While the invention of gated RNNs such as LSTM and some numerical heuristics mentioned before have significantly improved the ability to train RNNs and learn long-term dependencies in the thousands of time samples, recurrent networks still suffer from their inherently sequential structure, which is bad both for efficient training and inference. Today, a growing amount of evidence suggests that properly designed CNNs constitute a formidable alternative to RNNs. Using a signal processing metaphor, RNNs resemble infinite impulse response (IIR) filters that are sequential and are based on recursion, while alternatives are more like finite impulse response filters (FIRs) that are easily parallelizable. While RNNs can in theory learn arbitrarily long term dependencies, this never happens in practice, and a sufficiently deep CNN can achieve similar performance. In what follows, we briefly overview the time convolutional network (TCN) architecture.

Time convolutional network (TCN)

TCN can be viewed as a FIR equivalent of an RNN. The main element of TCN is the dilated convolution defined as

$(\bb{x} \ast _d \bb{w} ) _n = \sum _{k} w _k x _{n - dk},$

where $\bb{x}$ is the input sequence, $\bb{w}$ is the filter impulse response, and $d \in \bb{N}$ is the dilation factor. Dilation factor $d$ essentially introduces a fixed step between the filter taps. For $d=1$, dilated convolution reduces to its regular counterpart. For time signals, the filters are made causal ($w _k = 0$ for $k<0$).
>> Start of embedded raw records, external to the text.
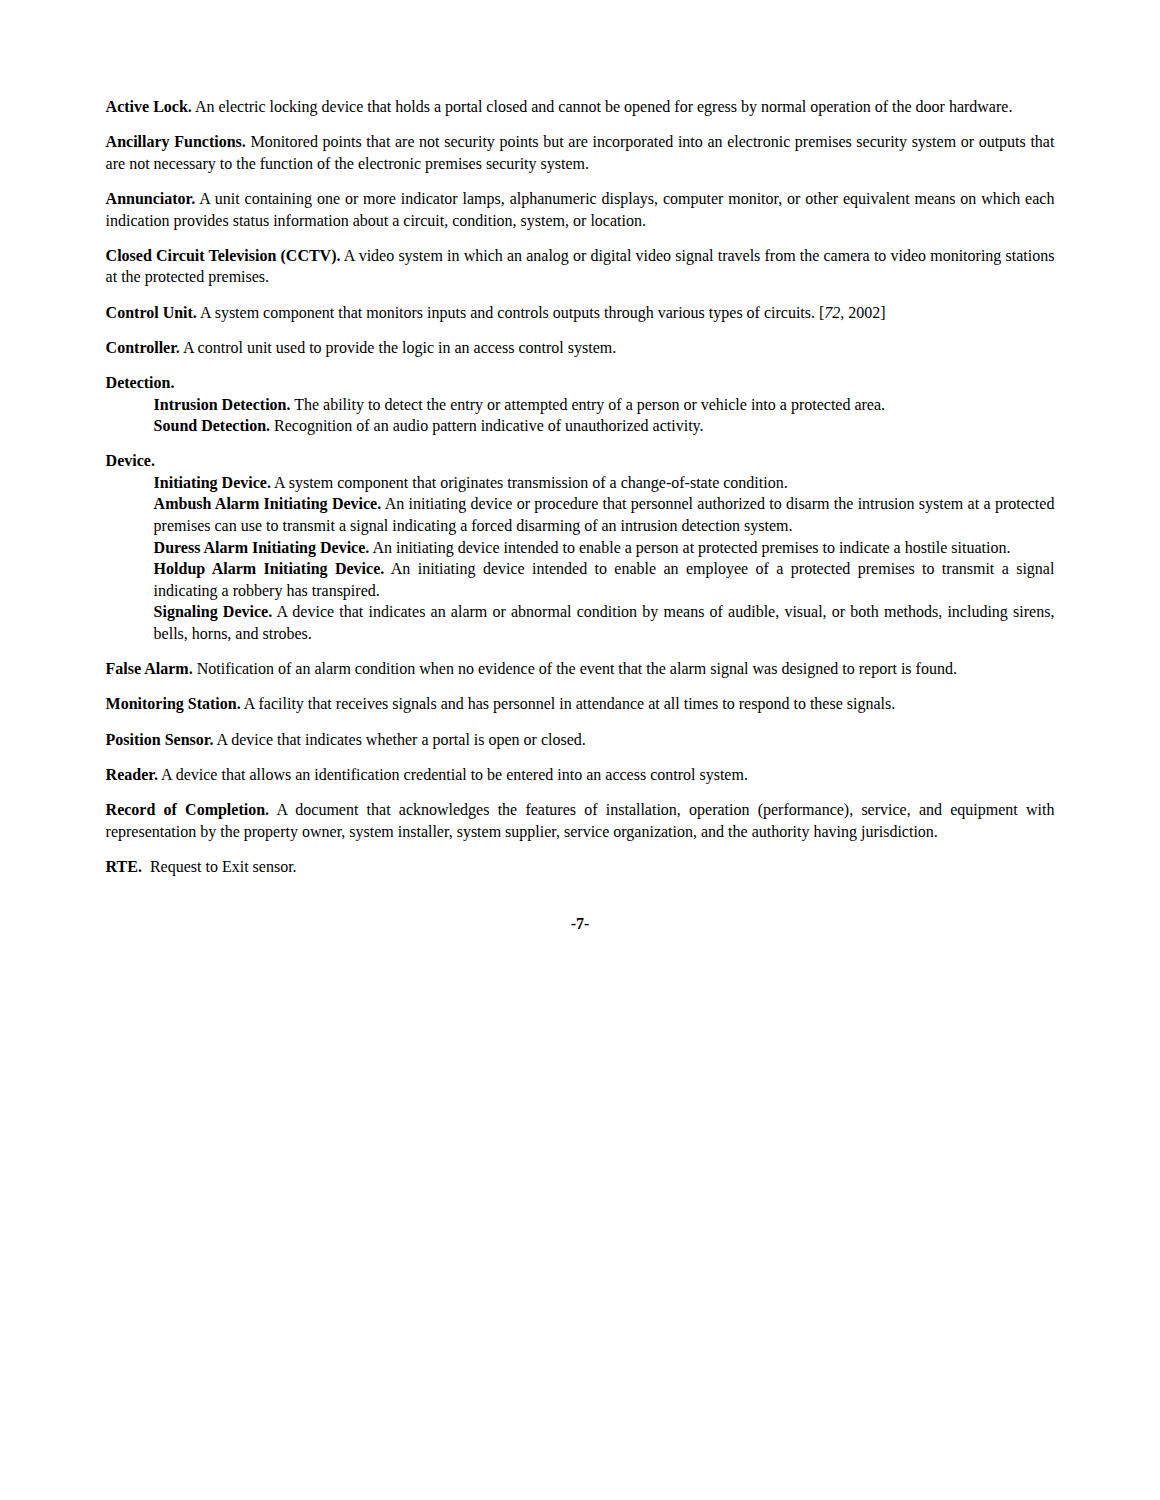Active Lock. An electric locking device that holds a portal closed and cannot be opened for egress by normal operation of the door hardware.
Ancillary Functions. Monitored points that are not security points but are incorporated into an electronic premises security system or outputs that are not necessary to the function of the electronic premises security system.
Annunciator. A unit containing one or more indicator lamps, alphanumeric displays, computer monitor, or other equivalent means on which each indication provides status information about a circuit, condition, system, or location.
Closed Circuit Television (CCTV). A video system in which an analog or digital video signal travels from the camera to video monitoring stations at the protected premises.
Control Unit. A system component that monitors inputs and controls outputs through various types of circuits. [72, 2002]
Controller. A control unit used to provide the logic in an access control system.
Detection.
Intrusion Detection. The ability to detect the entry or attempted entry of a person or vehicle into a protected area.
Sound Detection. Recognition of an audio pattern indicative of unauthorized activity.
Device.
Initiating Device. A system component that originates transmission of a change-of-state condition.
Ambush Alarm Initiating Device. An initiating device or procedure that personnel authorized to disarm the intrusion system at a protected premises can use to transmit a signal indicating a forced disarming of an intrusion detection system.
Duress Alarm Initiating Device. An initiating device intended to enable a person at protected premises to indicate a hostile situation.
Holdup Alarm Initiating Device. An initiating device intended to enable an employee of a protected premises to transmit a signal indicating a robbery has transpired.
Signaling Device. A device that indicates an alarm or abnormal condition by means of audible, visual, or both methods, including sirens, bells, horns, and strobes.
False Alarm. Notification of an alarm condition when no evidence of the event that the alarm signal was designed to report is found.
Monitoring Station. A facility that receives signals and has personnel in attendance at all times to respond to these signals.
Position Sensor. A device that indicates whether a portal is open or closed.
Reader. A device that allows an identification credential to be entered into an access control system.
Record of Completion. A document that acknowledges the features of installation, operation (performance), service, and equipment with representation by the property owner, system installer, system supplier, service organization, and the authority having jurisdiction.
RTE. Request to Exit sensor.
-7-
The receptive field of a dilated convolution with the filter of length $K$ is $Kd$. Using exponentially increasing dilation factor in a deep network, $d = 2^l$, with $l$ being the layer number, essentially allows a relatively shallow network to have a very long history in time.

Causal dilatied convolutions can be combined with other standard CNN architectural choices such as residual connections, weight decay, batch normalization, drop out, etc.